Preserving for beginners March classes

We have two classes scheduled for this month on Principles of Preserving. Due to Covid a number of cancellations have occurred hence this post is to let you know that spots have become available. See the workshop tab for details and tickets. Hooray!

Cherries ready for packing into bottles.

Once upon a time most home makers knew how to preserve food. They had to know because supermarkets simply did not exist. If you could not preserve your own harvest or that of your neighbour then you simply did not get to eat a very good diet.

Many of the preserving skills taught today resemble those that were taught many years ago, however some changes have also occurred to make food preserving safer and to ensure zero spoilage.

Our very first apricot harvest at ORTO farm from our tree! Super exciting. I turned these into apricot jam.

The rules for preserving food are simple but there are quite a lot of rules to learn.

Confusion can occur when one friend preserves one way and you another. It can appear as thought the rules are not the same for everyone and yet they are in fact the same.

Quince juice, strained, bottled and preserved.

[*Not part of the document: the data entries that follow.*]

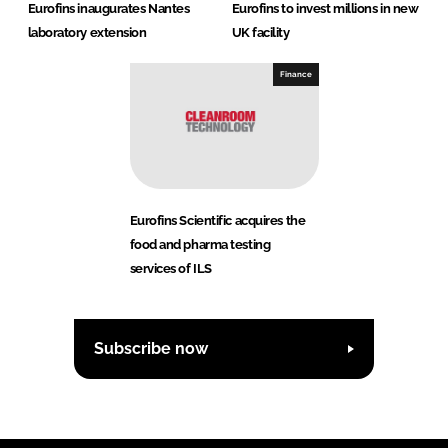
Eurofins inaugurates Nantes
Eurofins to invest millions in new
laboratory extension
UK facility
Finance
Eurofins Scientific acquires the
food and pharma testing
services of ILS
Subscribe now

For example I live at 600metres above sea level and because of where I live, I need to hot water process my jams for 10mins while friends who live closer to sea level, 300metres or below, they need to only hot water bath their jam for 5 minutes. At first this difference can cause confusion as it gives the impression that we are following different rules for the same recipe but it’s not the rules that are different but how they apply to us that differ.

Making a second batch of Elderberry syrup for bottling and processing.

Confusion can also occur as to why the Fowlers Vacola method process their food at temperatures lower than 100Celcius while other preserving recipes use boiling water to process food. Again this can create uncertainty. At what temperature should I process my recipe? Temperature and time have an inverse relationship when it comes to food preserving. The higher the temperature the shorter the time you need to process and the lower the temperature the longer the amount of time spent killing bacteria and fungi. Hence both lower and higher temperatures can achieve the same results if the time given to preserving the recipe is adjusted.

There is so much to discuss in a preserving class. A range of activities are given to help us understand the role of sugar, salt, and acid in food. We look at sugar syrups and how to determine setting points. We discuss elevation, high acid and low acid foods, Raw and Hot pack methods and how pectin levels differ in various fruits.

It is an exciting body of knowledge and the skills gained can be gifted to the next generation.